:: What you are asked to do ::
Could all of the entries be written out exactly, with any pictures omitted?
━━━ Data
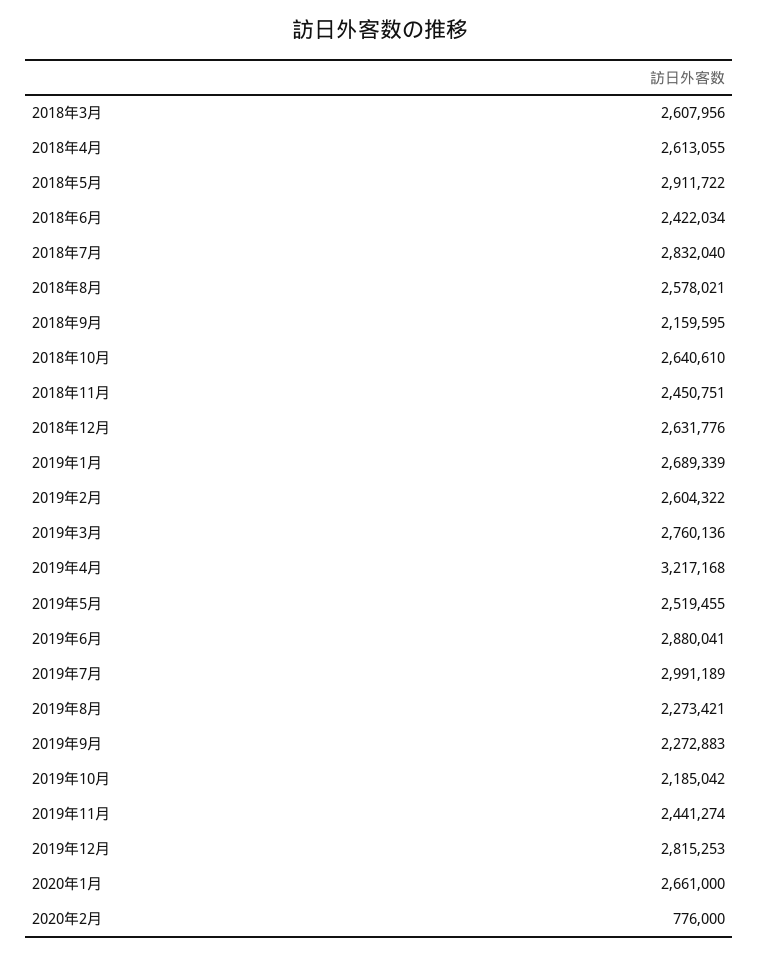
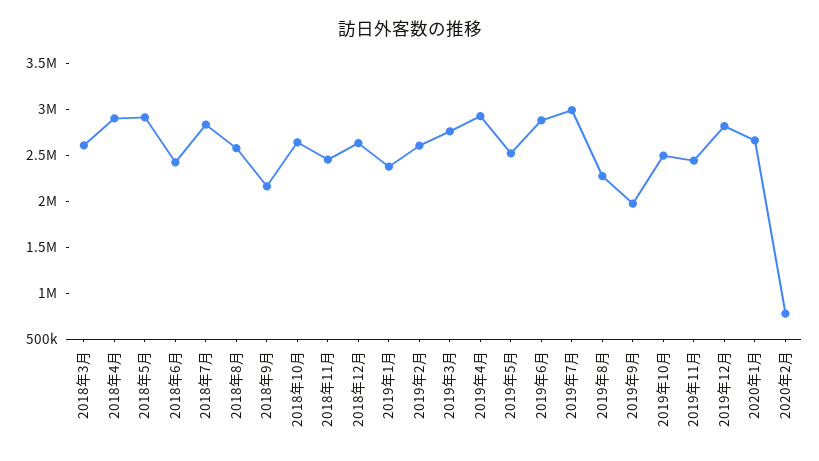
  {
    "2018年3月": 2607956,
-   "2018年4月": 2613055,
+   "2018年4月": 2900000,
    "2018年5月": 2911722,
    "2018年6月": 2422034,
    "2018年7月": 2832040,
    "2018年8月": 2578021,
    "2018年9月": 2159595,
    "2018年10月": 2640610,
    "2018年11月": 2450751,
    "2018年12月": 2631776,
-   "2019年1月": 2689339,
+   "2019年1月": 2400000,
    "2019年2月": 2604322,
    "2019年3月": 2760136,
-   "2019年4月": 3217168,
+   "2019年4月": 2900000,
    "2019年5月": 2519455,
    "2019年6月": 2880041,
    "2019年7月": 2991189,
    "2019年8月": 2273421,
-   "2019年9月": 2272883,
+   "2019年9月": 2000000,
-   "2019年10月": 2185042,
+   "2019年10月": 2500000,
    "2019年11月": 2441274,
    "2019年12月": 2815253,
    "2020年1月": 2661000,
    "2020年2月": 776000
  }

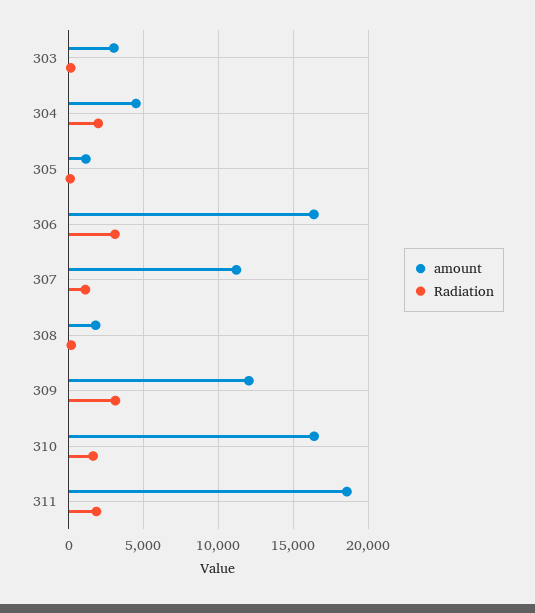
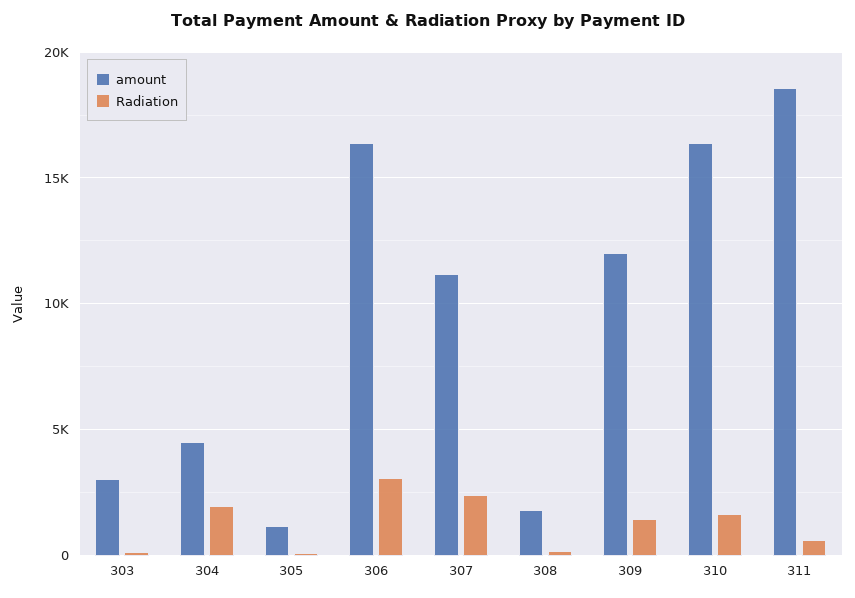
  {
    "amount": {
      "303": 3000,
      "304": 4500,
      "305": 1000,
      "306": 16500,
      "307": 11000,
      "308": 2000,
      "309": 12000,
      "310": 16500,
      "311": 18500
    },
    "Radiation": {
      "303": 0,
      "304": 2000,
      "305": 0,
      "306": 3000,
-     "307": 1000,
+     "307": 2500,
      "308": 0,
-     "309": 3000,
+     "309": 1500,
      "310": 1500,
-     "311": 2000
+     "311": 500
    }
  }

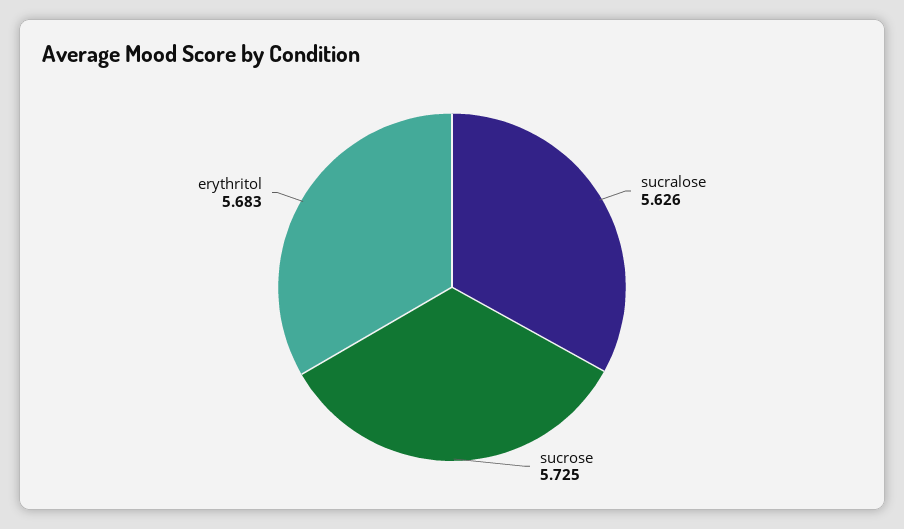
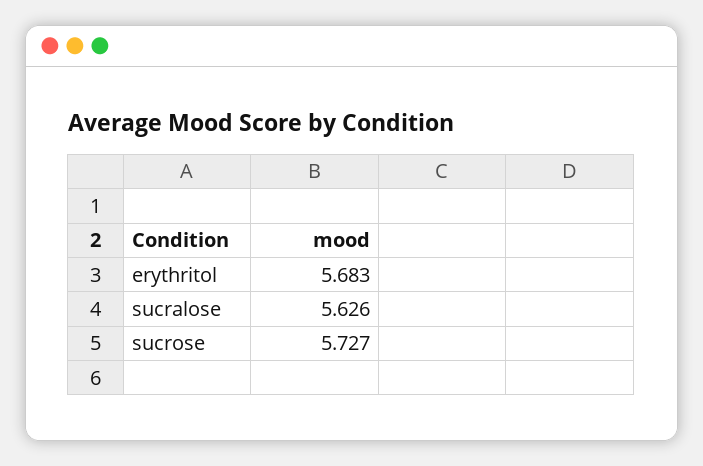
  {
    "sucralose": 5.626,
-   "sucrose": 5.725,
+   "sucrose": 5.727,
    "erythritol": 5.683
  }

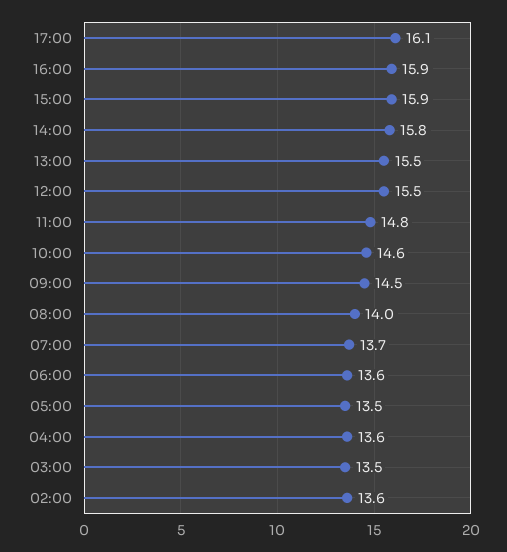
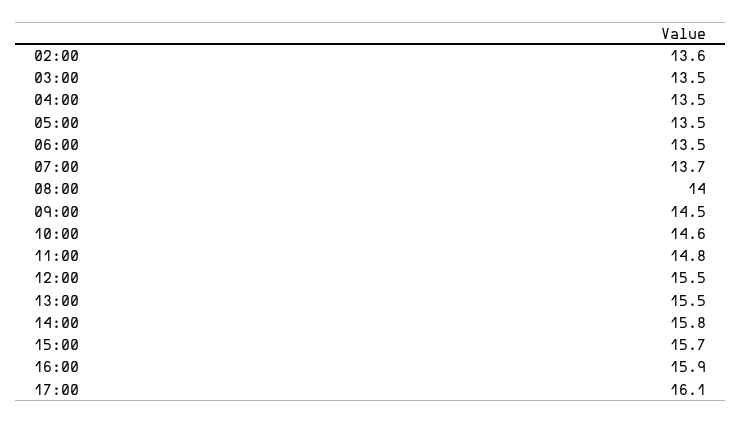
  {
    "17:00": 16.1,
    "16:00": 15.9,
-   "15:00": 15.9,
+   "15:00": 15.7,
    "14:00": 15.8,
    "13:00": 15.5,
    "12:00": 15.5,
    "11:00": 14.8,
    "10:00": 14.6,
    "09:00": 14.5,
    "08:00": 14,
    "07:00": 13.7,
-   "06:00": 13.6,
+   "06:00": 13.5,
    "05:00": 13.5,
-   "04:00": 13.6,
+   "04:00": 13.5,
    "03:00": 13.5,
    "02:00": 13.6
  }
━━━━━━
:: Finished exercise ::
  {
    "2018年3月": 2607956,
-   "2018年4月": 2613055,
+   "2018年4月": 2900000,
    "2018年5月": 2911722,
    "2018年6月": 2422034,
    "2018年7月": 2832040,
    "2018年8月": 2578021,
    "2018年9月": 2159595,
    "2018年10月": 2640610,
    "2018年11月": 2450751,
    "2018年12月": 2631776,
-   "2019年1月": 2689339,
+   "2019年1月": 2400000,
    "2019年2月": 2604322,
    "2019年3月": 2760136,
-   "2019年4月": 3217168,
+   "2019年4月": 2900000,
    "2019年5月": 2519455,
    "2019年6月": 2880041,
    "2019年7月": 2991189,
    "2019年8月": 2273421,
-   "2019年9月": 2272883,
+   "2019年9月": 2000000,
-   "2019年10月": 2185042,
+   "2019年10月": 2500000,
    "2019年11月": 2441274,
    "2019年12月": 2815253,
    "2020年1月": 2661000,
    "2020年2月": 776000
  }

  {
    "amount": {
      "303": 3000,
      "304": 4500,
      "305": 1000,
      "306": 16500,
      "307": 11000,
      "308": 2000,
      "309": 12000,
      "310": 16500,
      "311": 18500
    },
    "Radiation": {
      "303": 0,
      "304": 2000,
      "305": 0,
      "306": 3000,
-     "307": 1000,
+     "307": 2500,
      "308": 0,
-     "309": 3000,
+     "309": 1500,
      "310": 1500,
-     "311": 2000
+     "311": 500
    }
  }

  {
    "sucralose": 5.626,
-   "sucrose": 5.725,
+   "sucrose": 5.727,
    "erythritol": 5.683
  }

  {
    "17:00": 16.1,
    "16:00": 15.9,
-   "15:00": 15.9,
+   "15:00": 15.7,
    "14:00": 15.8,
    "13:00": 15.5,
    "12:00": 15.5,
    "11:00": 14.8,
    "10:00": 14.6,
    "09:00": 14.5,
    "08:00": 14,
    "07:00": 13.7,
-   "06:00": 13.6,
+   "06:00": 13.5,
    "05:00": 13.5,
-   "04:00": 13.6,
+   "04:00": 13.5,
    "03:00": 13.5,
    "02:00": 13.6
  }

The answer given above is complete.